Marine emissions of short-lived biogenic halocarbons alter the composition and chemistry of the atmosphere, influencing local weather while adding to the global halocarbon burden and perhaps triggering stratospheric loss. The significance of emissions from tropical algae to the global halocarbon budget must be better understood. Concerning is the need for more in-depth information, especially in light of the changing environment. Given the looming climate change and the probable temperature rise, seaweed farming has the potential to grow into subtropical waters, which could increase halocarbon emissions.

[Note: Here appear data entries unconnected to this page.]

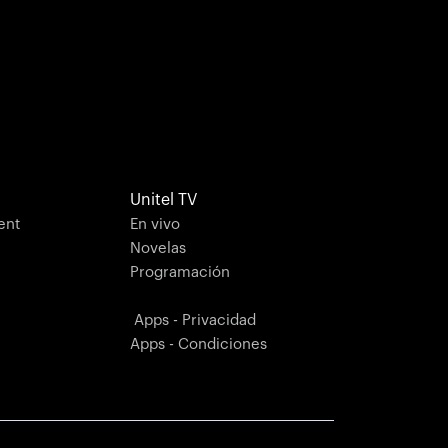
Unitel TV
ent
En vivo
Novelas
Programación
Apps - Privacidad
Apps - Condiciones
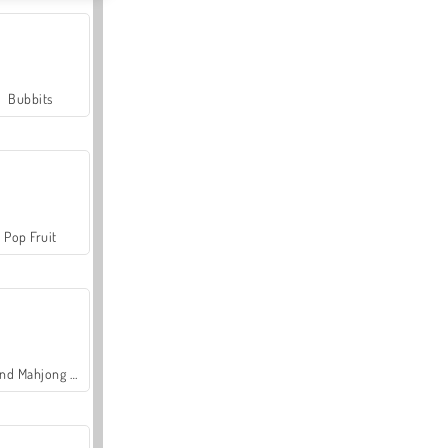
Bubbits
Pop Fruit
Grand Mahjong Connect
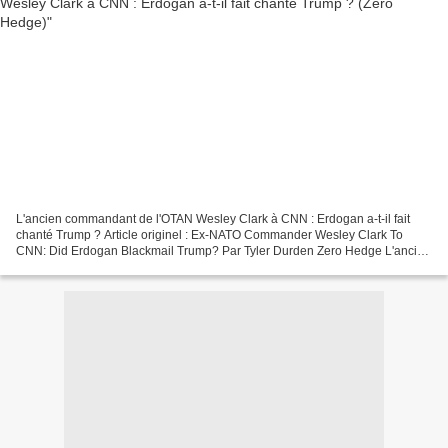
L'ancien commandant de l'OTAN Wesley Clark à CNN : Erdogan a-t-il fait
chanté Trump ? Article originel : Ex-NATO Commander Wesley Clark To
CNN: Did Erdogan Blackmail Trump? Par Tyler Durden Zero Hedge L'ancien
commandant de l'OTAN Wesley Clark a déclaré...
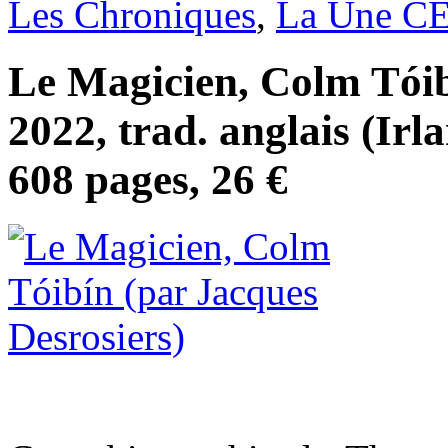
Les Chroniques
,
La Une C
Le Magicien, Colm Tóib
2022, trad. anglais (Ir
608 pages, 26 €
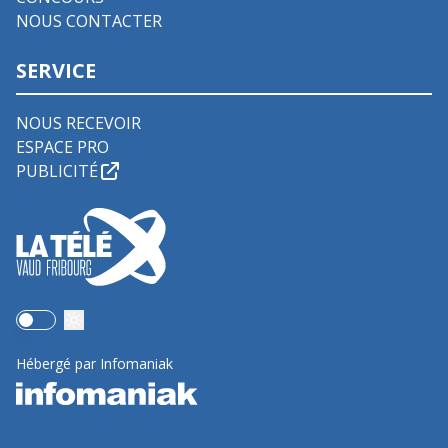
NOUS CONTACTER
SERVICE
NOUS RECEVOIR
ESPACE PRO
PUBLICITÉ
Use setting
Hébergé par Infomaniak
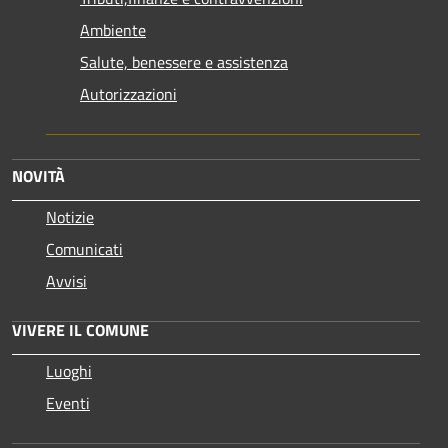
Ambiente
Salute, benessere e assistenza
Autorizzazioni
NOVITÀ
Notizie
Comunicati
Avvisi
VIVERE IL COMUNE
Luoghi
Eventi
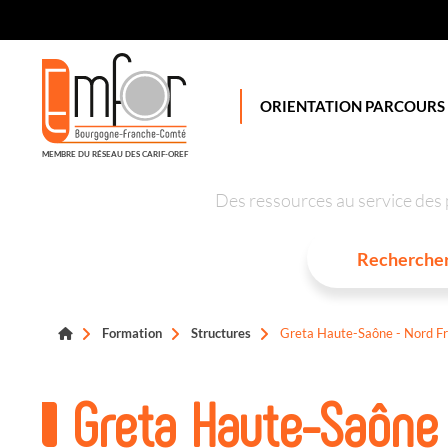
Panneau de gestion des cookies
ORIENTATION PARCOURS
MEMBRE DU RÉSEAU DES CARIF-OREF
Des ressources au service des 
Formation
Structures
Greta Haute-Saône - Nord F
Greta Haute-Saône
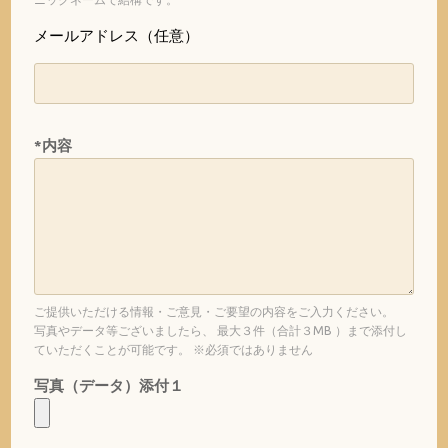
メールアドレス（任意）
*内容
ご提供いただける情報・ご意見・ご要望の内容をご入力ください。
写真やデータ等ございましたら、 最大３件（合計３MB ）まで添付し
ていただくことが可能です。 ※必須ではありません
写真（データ）添付１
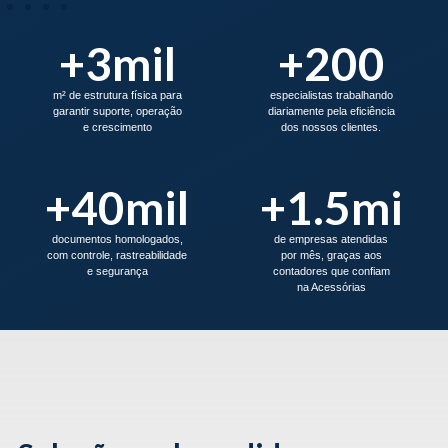
+
3
mil
+
200
m² de estrutura física para
especialistas trabalhando
garantir suporte, operação
diariamente pela eficiência
e crescimento
dos nossos clientes.
+
40
mil
+
1.5
mi
documentos homologados,
de empresas atendidas
com controle, rastreabilidade
por mês, graças aos
e segurança
contadores que confiam
na Acessórias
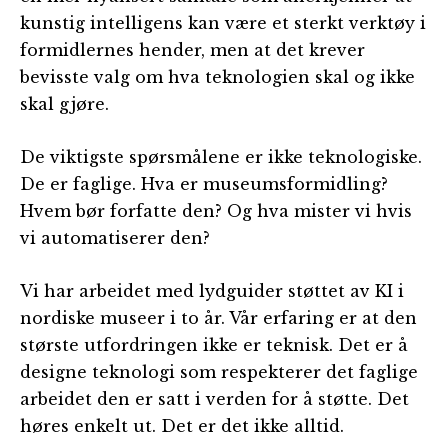
kunstig intelligens kan være et sterkt verktøy i
formidlernes hender, men at det krever
bevisste valg om hva teknologien skal og ikke
skal gjøre.
De viktigste spørsmålene er ikke teknologiske.
De er faglige. Hva er museumsformidling?
Hvem bør forfatte den? Og hva mister vi hvis
vi automatiserer den?
Vi har arbeidet med lydguider støttet av KI i
nordiske museer i to år. Vår erfaring er at den
største utfordringen ikke er teknisk. Det er å
designe teknologi som respekterer det faglige
arbeidet den er satt i verden for å støtte. Det
høres enkelt ut. Det er det ikke alltid.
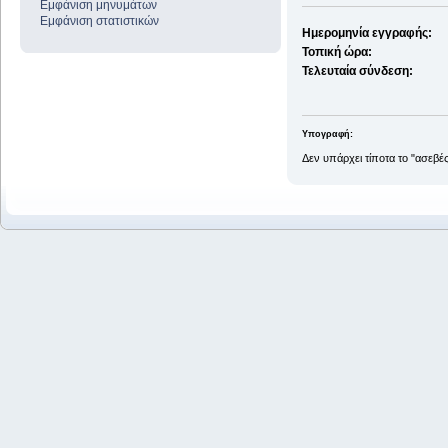
Εμφάνιση μηνυμάτων
Εμφάνιση στατιστικών
Ημερομηνία εγγραφής:
Τοπική ώρα:
Τελευταία σύνδεση:
Υπογραφή:
Δεν υπάρχει τίποτα το "ασεβέ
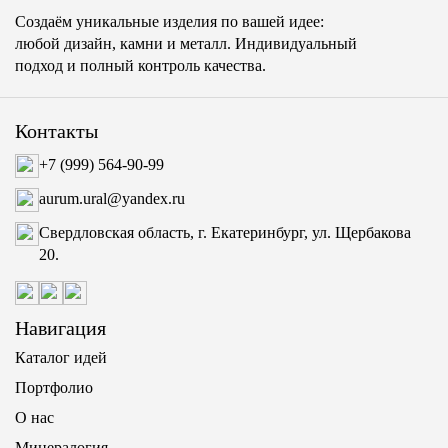
Создаём уникальные изделия по вашей идее:
любой дизайн, камни и металл. Индивидуальный
подход и полный контроль качества.
Контакты
+7 (999) 564-90-99
aurum.ural@yandex.ru
Свердловская область, г. Екатеринбург, ул. Щербакова
20.
Навигация
Каталог идей
Портфолио
О нас
Минералогия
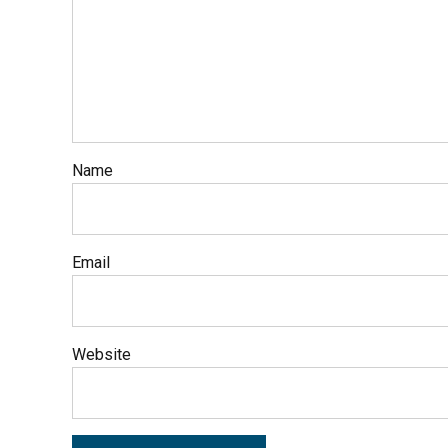
Name
Email
Website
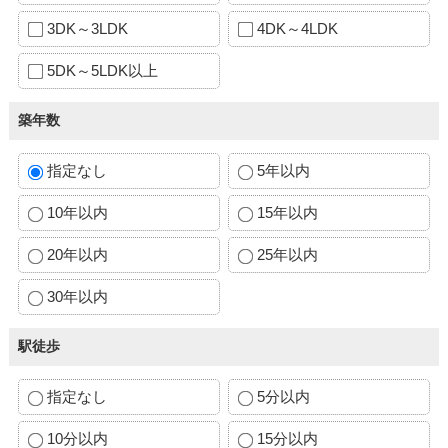
3DK～3LDK
4DK～4LDK
5DK～5LDK以上
築年数
指定なし
5年以内
10年以内
15年以内
20年以内
25年以内
30年以内
駅徒歩
指定なし
5分以内
10分以内
15分以内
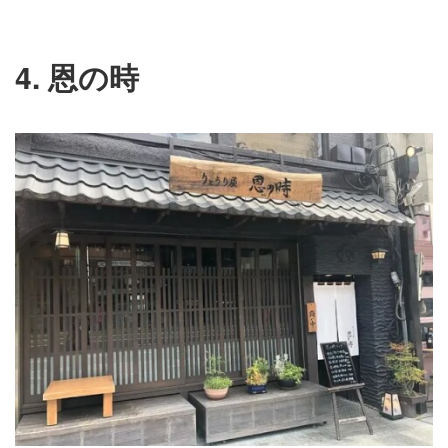
4. 恩の時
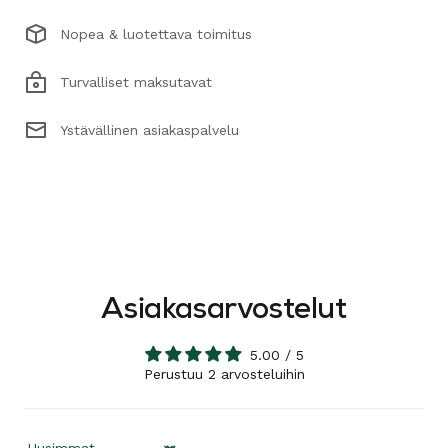
Nopea & luotettava toimitus
Turvalliset maksutavat
Ystävällinen asiakaspalvelu
Asiakasarvostelut
5.00 / 5
Perustuu 2 arvosteluihin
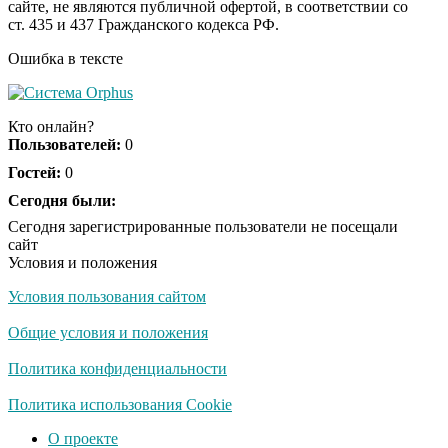
сайте, не являются публичной офертой, в соответствии со
секунд, но вы будете в
ст. 435 и 437 Гражданского кодекса РФ.
шоке от увиденного
Ошибка в тексте
Кто онлайн?
Пользователей:
0
Гостей:
0
Сегодня были:
Сегодня зарегистрированные пользователи не посещали
сайт
Условия и положения
Условия пользования сайтом
Общие условия и положения
Политика конфиденциальности
Политика использования Cookie
О проекте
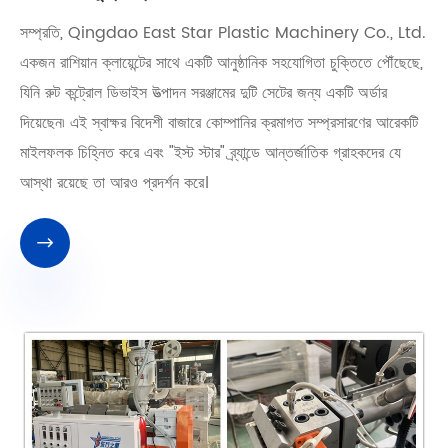
সম্প্রতি, Qingdao East Star Plastic Machinery Co., Ltd.
একজন রাশিয়ান ক্লায়েন্টের সাথে একটি আনুষ্ঠানিক সহযোগিতা চুক্তিতে পৌঁছেছে,
যিনি রুট কন্ট্রোল ডিভাইস উত্পাদন সরঞ্জামের দুটি সেটের জন্য একটি অর্ডার
দিয়েছেন৷ এই স্বাক্ষর বিদেশী বাজারে কোম্পানির ক্রমাগত সম্প্রসারণের আরেকটি
মাইলফলক চিহ্নিত করে এবং "ইস্ট স্টার" ব্র্যান্ডে আন্তর্জাতিক গ্রাহকদের যে
আস্থা রয়েছে তা আরও প্রদর্শন করে।

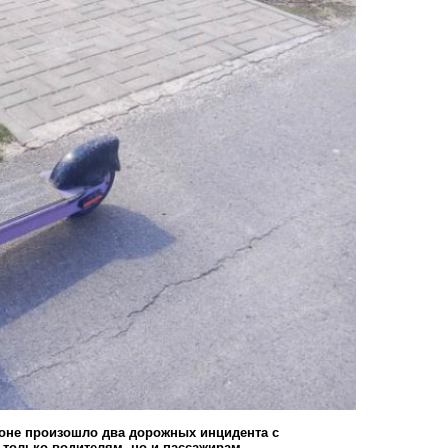
оне произошло два дорожных инцидента с
 только водителям, но и пассажирам.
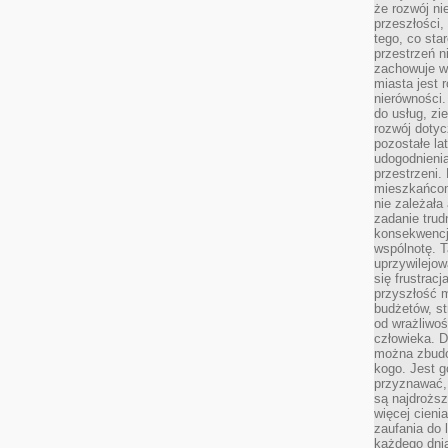
że rozwój n
przeszłości,
tego, co sta
przestrzeń n
zachowuje w
miasta jest 
nierówności.
do usług, zie
rozwój dotyc
pozostałe l
udogodnienia
przestrzeni.
mieszkańcom
nie zależał
zadanie trud
konsekwencji
wspólnotę. T
uprzywilejow
się frustracj
przyszłość m
budżetów, st
od wrażliwo
człowieka. D
można zbudo
kogo. Jest g
przyznawać,
są najdrożs
więcej cieni
zaufania do 
każdego dnia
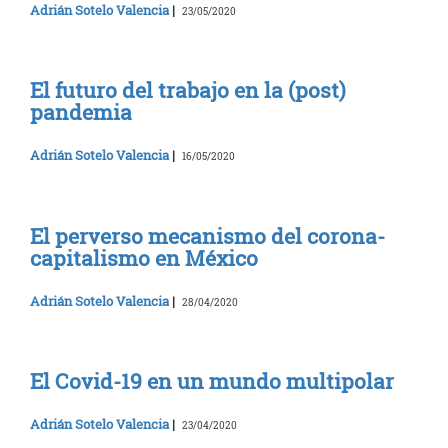
Adrián Sotelo Valencia
|
23/05/2020
El futuro del trabajo en la (post)
pandemia
Adrián Sotelo Valencia
|
16/05/2020
El perverso mecanismo del corona-
capitalismo en México
Adrián Sotelo Valencia
|
28/04/2020
El Covid-19 en un mundo multipolar
Adrián Sotelo Valencia
|
23/04/2020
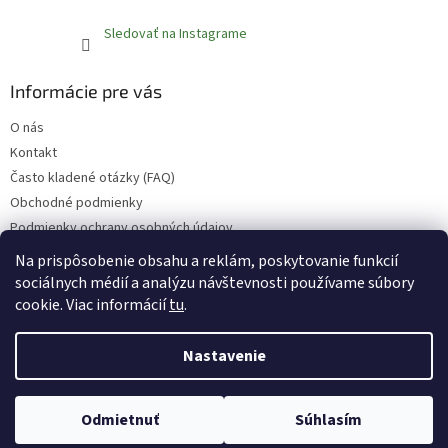
Sledovať na Instagrame
Informácie pre vás
O nás
Kontakt
Často kladené otázky (FAQ)
Obchodné podmienky
Podmienky ochrany osobných údajov
Reklamačný poriadok
Na prispôsobenie obsahu a reklám, poskytovanie funkcií
sociálnych médií a analýzu návštevnosti používame súbory
cookie. Viac informácií
tu
.
Vytvoril Shoptet
Nastavenie
Copyright 2026
Fruvita.sk
. Všetky práva vyhradené.
Upraviť
Odmietnuť
Súhlasím
nastavenie cookies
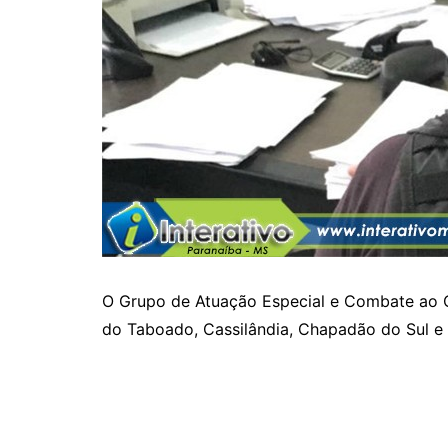
O Grupo de Atuação Especial e Combate ao 
do Taboado, Cassilândia, Chapadão do Sul e R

While biogenic halocarbons from salt marshes, mangroves, marine macrophytes, and phytoplanktons are generally associated with defense and stress mechanisms, anthropogenic halocarbons are commonly employed in everyday life. Changes in the environment, such as irradiance, temperature, and pH, affect the release of short-lived halocarbons by macrophytes and phytoplankton in the ocean. Efforts to estimate the biogenic sources of these compounds, particularly those of marine origin, such as seaweeds, phytoplankton, and seagrass meadows, are frequently hampered by inherent biological variability in spatial and temporal emissions. The contribution of the coastal zone and oceans to the stratospheric load of halocarbons is the subject of extensive dispute. This emphasizes the need to comprehend the mechanisms influencing the release of these compounds from marine sources, for which we could benefit from more robust data for modeling purposes. As algae thrive in ever-changing environmental conditions in their natural habitat, examining the effect of environmental changes on the emission of short-lived halocarbons by tropical algae could assist in a more accurate estimation of the halocarbon budget.